WHAT IS BEING ASKED:
Give again, exactly as written, each line of the material below starting at the line that contains "488 223 2305" and ending at the line that contains "352 222 2317". Both ends count, and no other line does.

GIVEN ENTRIES:
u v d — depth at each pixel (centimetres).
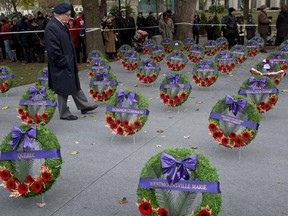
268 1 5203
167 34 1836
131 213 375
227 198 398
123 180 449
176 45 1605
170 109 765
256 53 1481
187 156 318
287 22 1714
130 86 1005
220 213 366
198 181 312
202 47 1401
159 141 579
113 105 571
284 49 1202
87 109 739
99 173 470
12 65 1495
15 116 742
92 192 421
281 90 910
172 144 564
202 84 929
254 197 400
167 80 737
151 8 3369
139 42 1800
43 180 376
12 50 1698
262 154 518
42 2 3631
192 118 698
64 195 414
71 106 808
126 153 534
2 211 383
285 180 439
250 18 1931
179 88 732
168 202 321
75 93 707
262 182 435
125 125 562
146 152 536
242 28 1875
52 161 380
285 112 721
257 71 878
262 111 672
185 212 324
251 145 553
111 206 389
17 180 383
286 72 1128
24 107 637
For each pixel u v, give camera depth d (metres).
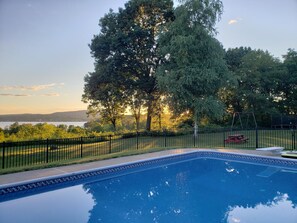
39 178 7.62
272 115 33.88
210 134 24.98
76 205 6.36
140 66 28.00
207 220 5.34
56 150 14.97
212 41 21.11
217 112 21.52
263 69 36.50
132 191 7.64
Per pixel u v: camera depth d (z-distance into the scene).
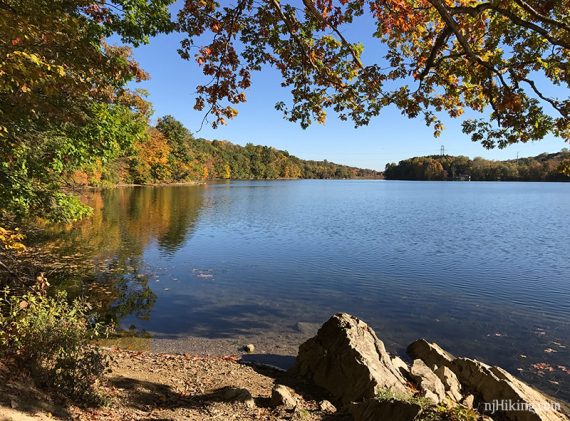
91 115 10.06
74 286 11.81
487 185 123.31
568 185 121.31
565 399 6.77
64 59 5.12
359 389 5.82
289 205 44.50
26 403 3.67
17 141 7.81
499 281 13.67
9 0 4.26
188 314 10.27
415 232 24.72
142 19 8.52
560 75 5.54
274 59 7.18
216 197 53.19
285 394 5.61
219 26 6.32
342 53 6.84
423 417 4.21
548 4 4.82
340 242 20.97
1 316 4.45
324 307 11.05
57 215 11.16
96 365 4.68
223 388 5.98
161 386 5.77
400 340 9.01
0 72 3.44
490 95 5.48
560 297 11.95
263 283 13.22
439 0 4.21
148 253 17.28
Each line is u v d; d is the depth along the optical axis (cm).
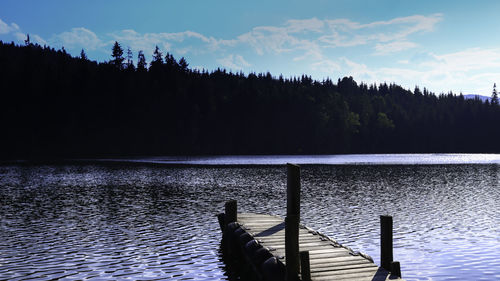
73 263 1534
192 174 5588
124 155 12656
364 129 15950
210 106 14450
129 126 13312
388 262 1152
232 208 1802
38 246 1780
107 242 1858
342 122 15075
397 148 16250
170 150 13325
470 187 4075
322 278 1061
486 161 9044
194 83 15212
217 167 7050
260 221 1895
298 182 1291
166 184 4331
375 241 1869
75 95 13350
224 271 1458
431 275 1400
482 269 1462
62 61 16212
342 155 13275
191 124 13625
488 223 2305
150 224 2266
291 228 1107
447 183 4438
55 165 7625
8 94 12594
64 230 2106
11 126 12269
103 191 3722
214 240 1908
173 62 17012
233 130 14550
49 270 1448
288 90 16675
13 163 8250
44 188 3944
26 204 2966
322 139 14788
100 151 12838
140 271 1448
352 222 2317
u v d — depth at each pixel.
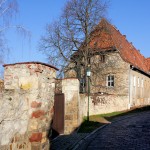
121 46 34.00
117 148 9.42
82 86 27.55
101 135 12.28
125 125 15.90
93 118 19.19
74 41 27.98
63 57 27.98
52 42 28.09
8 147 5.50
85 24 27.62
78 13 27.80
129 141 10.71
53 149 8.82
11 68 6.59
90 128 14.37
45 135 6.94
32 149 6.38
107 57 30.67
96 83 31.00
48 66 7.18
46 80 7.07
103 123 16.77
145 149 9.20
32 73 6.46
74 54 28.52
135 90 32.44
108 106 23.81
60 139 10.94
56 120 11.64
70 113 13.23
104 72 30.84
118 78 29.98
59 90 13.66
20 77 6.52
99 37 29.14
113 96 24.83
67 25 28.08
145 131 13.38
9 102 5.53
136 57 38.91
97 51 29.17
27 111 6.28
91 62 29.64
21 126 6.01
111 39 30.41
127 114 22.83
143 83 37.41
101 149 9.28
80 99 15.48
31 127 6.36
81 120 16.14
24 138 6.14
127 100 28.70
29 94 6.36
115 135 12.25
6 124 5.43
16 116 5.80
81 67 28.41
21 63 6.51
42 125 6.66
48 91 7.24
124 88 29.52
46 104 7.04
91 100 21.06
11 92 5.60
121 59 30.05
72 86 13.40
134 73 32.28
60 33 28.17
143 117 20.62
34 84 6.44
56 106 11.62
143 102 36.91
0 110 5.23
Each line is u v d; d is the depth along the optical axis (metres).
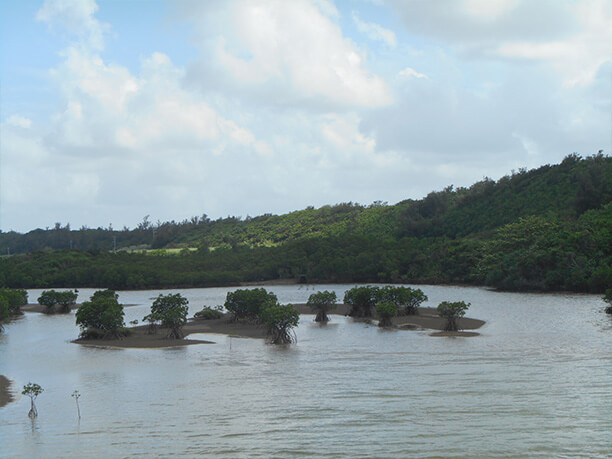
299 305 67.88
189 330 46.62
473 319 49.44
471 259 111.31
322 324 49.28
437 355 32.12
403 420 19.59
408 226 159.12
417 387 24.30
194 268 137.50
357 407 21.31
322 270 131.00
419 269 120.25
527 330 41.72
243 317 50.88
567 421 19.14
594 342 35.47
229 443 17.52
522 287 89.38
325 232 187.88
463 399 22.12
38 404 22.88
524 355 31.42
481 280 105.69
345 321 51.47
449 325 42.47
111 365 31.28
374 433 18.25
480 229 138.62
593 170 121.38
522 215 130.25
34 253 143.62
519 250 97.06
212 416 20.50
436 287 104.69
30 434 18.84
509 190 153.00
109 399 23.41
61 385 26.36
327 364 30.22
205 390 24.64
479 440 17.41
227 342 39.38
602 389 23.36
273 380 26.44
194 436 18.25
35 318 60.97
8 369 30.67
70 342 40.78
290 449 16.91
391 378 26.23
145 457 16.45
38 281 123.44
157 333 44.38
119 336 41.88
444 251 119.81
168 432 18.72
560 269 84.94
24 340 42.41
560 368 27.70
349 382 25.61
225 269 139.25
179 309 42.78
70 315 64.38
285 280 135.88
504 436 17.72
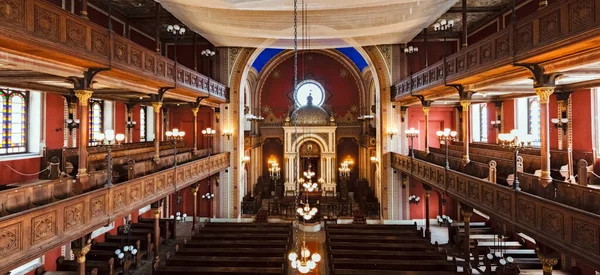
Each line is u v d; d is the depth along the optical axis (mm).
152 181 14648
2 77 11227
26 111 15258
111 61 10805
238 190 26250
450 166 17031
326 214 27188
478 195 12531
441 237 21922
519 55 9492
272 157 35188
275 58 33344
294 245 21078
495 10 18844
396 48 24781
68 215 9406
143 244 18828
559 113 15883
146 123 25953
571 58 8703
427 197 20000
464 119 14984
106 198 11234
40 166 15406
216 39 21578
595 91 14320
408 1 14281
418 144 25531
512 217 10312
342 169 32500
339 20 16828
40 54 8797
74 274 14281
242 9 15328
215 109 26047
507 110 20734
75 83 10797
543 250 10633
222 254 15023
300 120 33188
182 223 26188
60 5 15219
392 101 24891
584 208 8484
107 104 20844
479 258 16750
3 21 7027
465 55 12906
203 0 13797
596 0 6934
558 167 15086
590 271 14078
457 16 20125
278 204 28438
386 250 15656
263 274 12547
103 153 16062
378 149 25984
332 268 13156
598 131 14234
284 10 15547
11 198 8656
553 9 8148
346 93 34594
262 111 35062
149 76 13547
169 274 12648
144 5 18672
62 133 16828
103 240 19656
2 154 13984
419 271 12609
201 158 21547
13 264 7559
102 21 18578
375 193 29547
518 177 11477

--

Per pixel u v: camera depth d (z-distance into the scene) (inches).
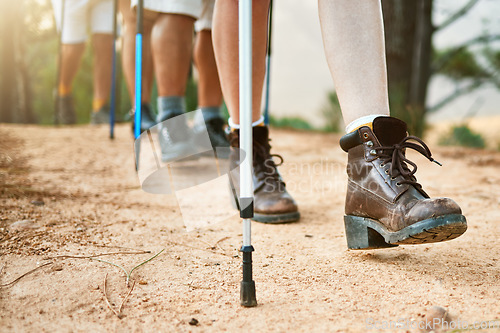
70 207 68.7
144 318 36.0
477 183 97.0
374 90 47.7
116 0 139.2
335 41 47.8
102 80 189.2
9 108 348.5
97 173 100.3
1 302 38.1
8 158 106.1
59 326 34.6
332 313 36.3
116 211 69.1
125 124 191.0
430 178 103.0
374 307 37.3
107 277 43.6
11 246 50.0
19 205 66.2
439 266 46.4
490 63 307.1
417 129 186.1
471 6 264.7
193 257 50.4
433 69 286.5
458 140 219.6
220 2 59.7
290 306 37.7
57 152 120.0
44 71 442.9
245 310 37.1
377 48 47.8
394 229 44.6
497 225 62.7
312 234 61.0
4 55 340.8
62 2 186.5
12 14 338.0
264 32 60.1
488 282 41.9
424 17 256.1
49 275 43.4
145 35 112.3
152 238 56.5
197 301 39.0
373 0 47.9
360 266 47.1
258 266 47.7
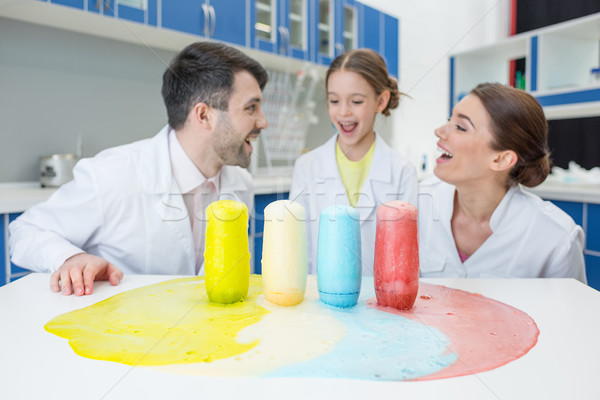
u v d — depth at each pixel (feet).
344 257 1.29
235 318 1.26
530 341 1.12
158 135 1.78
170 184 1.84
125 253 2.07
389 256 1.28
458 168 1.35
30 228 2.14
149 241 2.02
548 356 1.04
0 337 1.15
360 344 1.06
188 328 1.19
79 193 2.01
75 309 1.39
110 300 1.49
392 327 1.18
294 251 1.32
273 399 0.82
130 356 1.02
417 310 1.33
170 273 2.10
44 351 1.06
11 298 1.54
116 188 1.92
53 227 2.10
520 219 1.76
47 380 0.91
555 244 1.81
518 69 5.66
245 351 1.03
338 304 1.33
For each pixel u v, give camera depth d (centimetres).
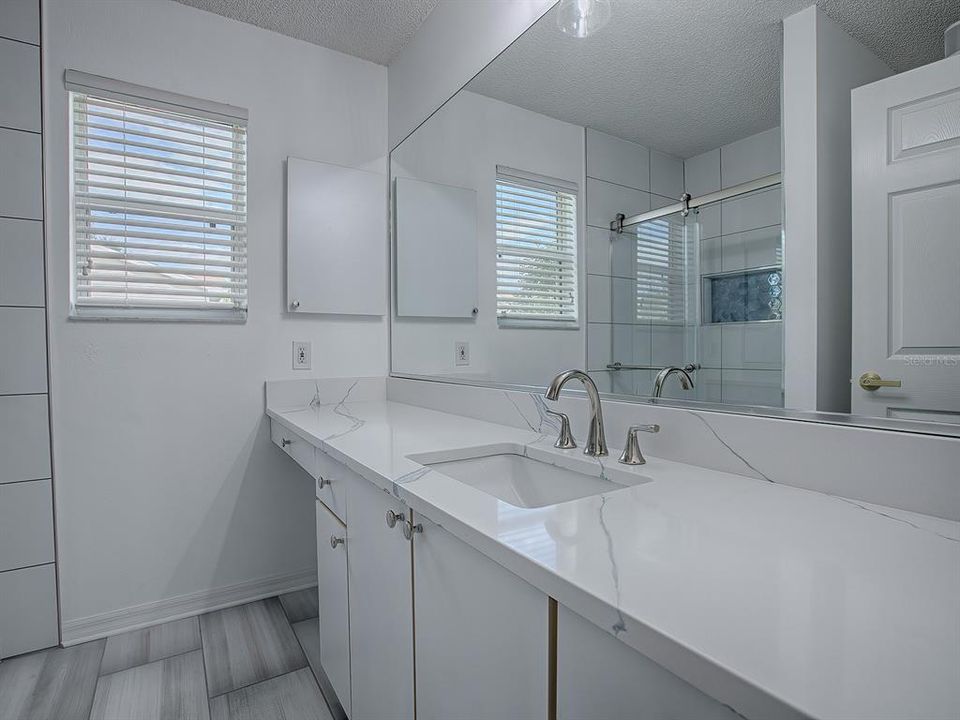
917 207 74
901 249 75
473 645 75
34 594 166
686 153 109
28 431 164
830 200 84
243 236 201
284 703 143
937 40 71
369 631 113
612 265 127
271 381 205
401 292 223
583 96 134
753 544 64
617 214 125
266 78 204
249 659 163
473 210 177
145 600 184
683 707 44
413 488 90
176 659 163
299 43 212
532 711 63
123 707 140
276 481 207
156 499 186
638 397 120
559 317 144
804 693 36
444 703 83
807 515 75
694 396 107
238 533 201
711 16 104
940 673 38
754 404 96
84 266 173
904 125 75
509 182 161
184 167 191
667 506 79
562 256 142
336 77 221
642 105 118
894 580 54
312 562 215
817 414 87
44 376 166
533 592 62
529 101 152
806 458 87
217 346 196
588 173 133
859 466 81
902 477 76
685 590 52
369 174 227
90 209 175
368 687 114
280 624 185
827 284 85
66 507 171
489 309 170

RESPONSE AREA:
488 223 2305
150 224 2266
291 228 1107
447 183 4438
55 165 7625
8 94 12594
64 230 2106
11 126 12269
103 191 3722
214 240 1908
173 62 17012
233 130 14550
49 270 1448
288 90 16675
13 163 8250
44 188 3944
26 204 2966
322 139 14788
100 151 12838
140 271 1448
352 222 2317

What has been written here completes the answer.